How to Write a Pull Request Description with AI
Writing a good PR description takes longer than it should. You've already done the hard work — the code is done — but now you're staring at a blank text box trying to summarize context, motivation, and testing notes while your brain is already on the next task. AI handles this well. Here's a step-by-step walkthrough you can use today.
Why PR Descriptions Get Skipped (or Written Badly)
Bad PR descriptions slow down review cycles. Reviewers ask questions that are already answered in the diff, or they approve without really understanding the change. The fix isn't discipline — it's reducing the friction of writing a good description in the first place.
Step 1: Get Your Raw Diff
Start by pulling the diff between your branch and main:
git diff main...HEAD > pr_diff.txt
If the diff is large (500+ lines), focus on the meaningful parts — skip lockfile changes and generated files:
git diff main...HEAD -- '*.ts' '*.py' '*.go' > pr_diff.txt
Step 2: Paste the Diff into Your AI Tool with This Prompt
Open your AI tool of choice (ChatGPT, Claude, Gemini — all work here) and use this prompt:
You are a senior engineer writing a pull request description for a code review.
Here is the diff:
<paste diff here>
Write a pull request description with the following sections:
1. **What changed** — a 2–3 sentence plain-English summary of what this PR does.
2. **Why** — the motivation or problem being solved.
3. **How to test** — concrete steps a reviewer can follow to verify the change locally.
4. **Notes for reviewer** — anything non-obvious, edge cases to watch, or follow-up work deferred.
Be specific. Reference actual function names, files, or logic from the diff. Do not be vague.
Step 3: Review and Edit the Output
The AI output will be 80–90% usable. Your job is to:
- Fix any context it couldn't infer from the diff alone (e.g., why this ticket existed)
- Add a link to the issue or ticket
- Trim anything that's redundant with the diff itself
This takes 2–3 minutes, not 15.
Step 4: Save a Template for Your Team
Once you've done this a few times, extract the structure into a .github/pull_request_template.md file in your repo:
## What changed
## Why
## How to test
- [ ] Step 1
- [ ] Step 2
## Notes for reviewer
Now the AI output maps directly to the template fields. Every PR on your team starts from the same skeleton, and the quality floor rises across the board.
The Full Prompt, Ready to Copy
You are a senior engineer writing a pull request description for a code review.
Here is the diff:
[PASTE DIFF]
Write a pull request description with the following sections:
1. **What changed** — a 2–3 sentence plain-English summary of what this PR does.
2. **Why** — the motivation or problem being solved.

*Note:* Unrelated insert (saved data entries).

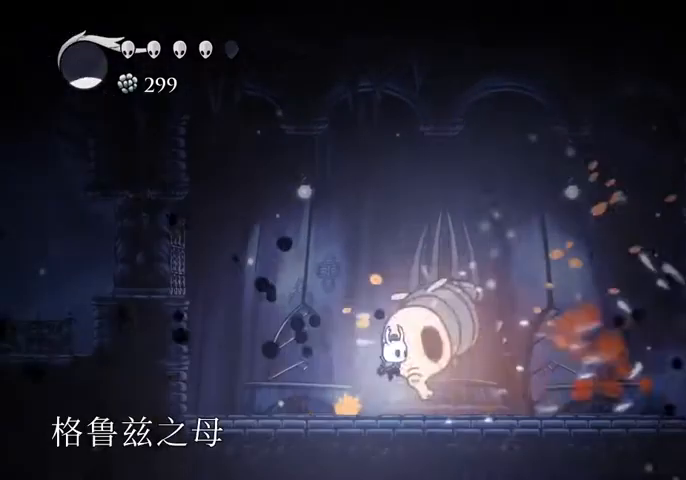
{"keys": ["up"], "events": [[100, "left", "down"], [167, "left", "up"], [167, "nail", "down"], [300, "nail", "up"], [467, "up", "down"]]}
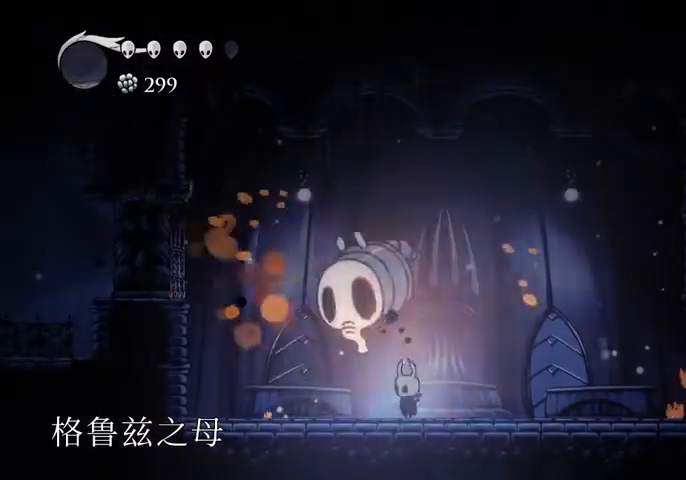
{"keys": ["left", "nail", "up"], "events": [[33, "nail", "down"], [167, "left", "down"], [167, "nail", "up"], [367, "jump", "down"], [400, "nail", "down"], [500, "jump", "up"]]}
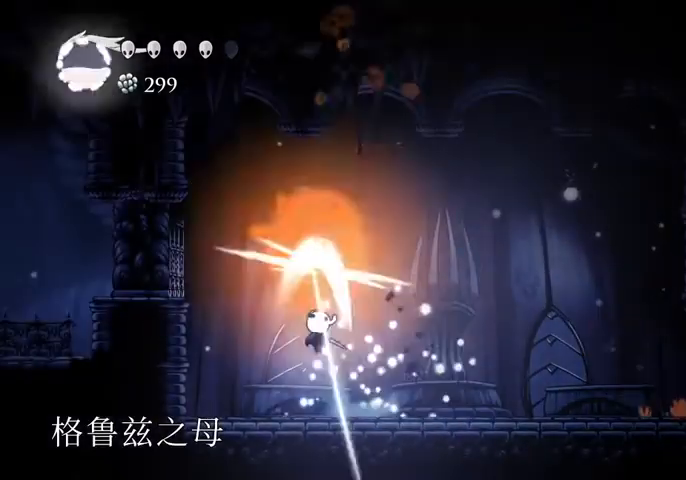
{"keys": ["left", "up"], "events": [[33, "nail", "up"], [100, "left", "up"], [267, "jump", "down"], [267, "left", "down"], [367, "nail", "down"], [467, "jump", "up"], [500, "nail", "up"]]}
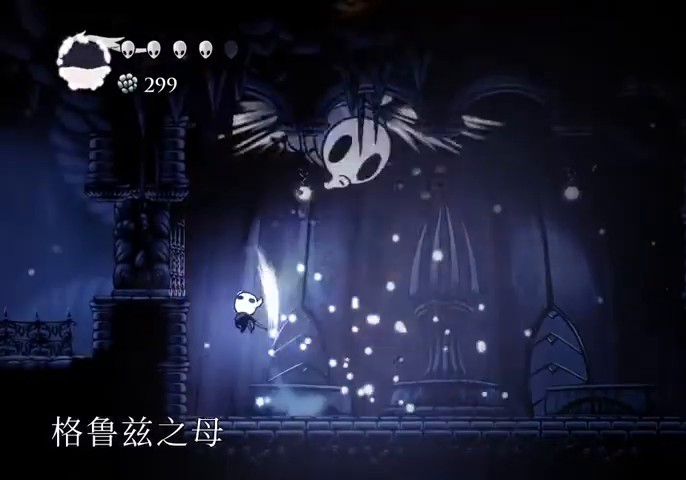
{"keys": ["right"], "events": [[67, "up", "up"], [100, "left", "up"], [100, "right", "down"], [233, "nail", "down"], [400, "nail", "up"]]}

3. **How to test** — concrete steps a reviewer can follow to verify the change locally.
4. **Notes for reviewer** — anything non-obvious, edge cases to watch, or follow-up work deferred.
Be specific. Reference actual function names, files, or logic from the diff. Do not be vague.
This workflow takes about 5 minutes the first time and under 2 minutes once it's part of your routine. Better descriptions mean faster reviews — that's a compounding win on every PR you ship.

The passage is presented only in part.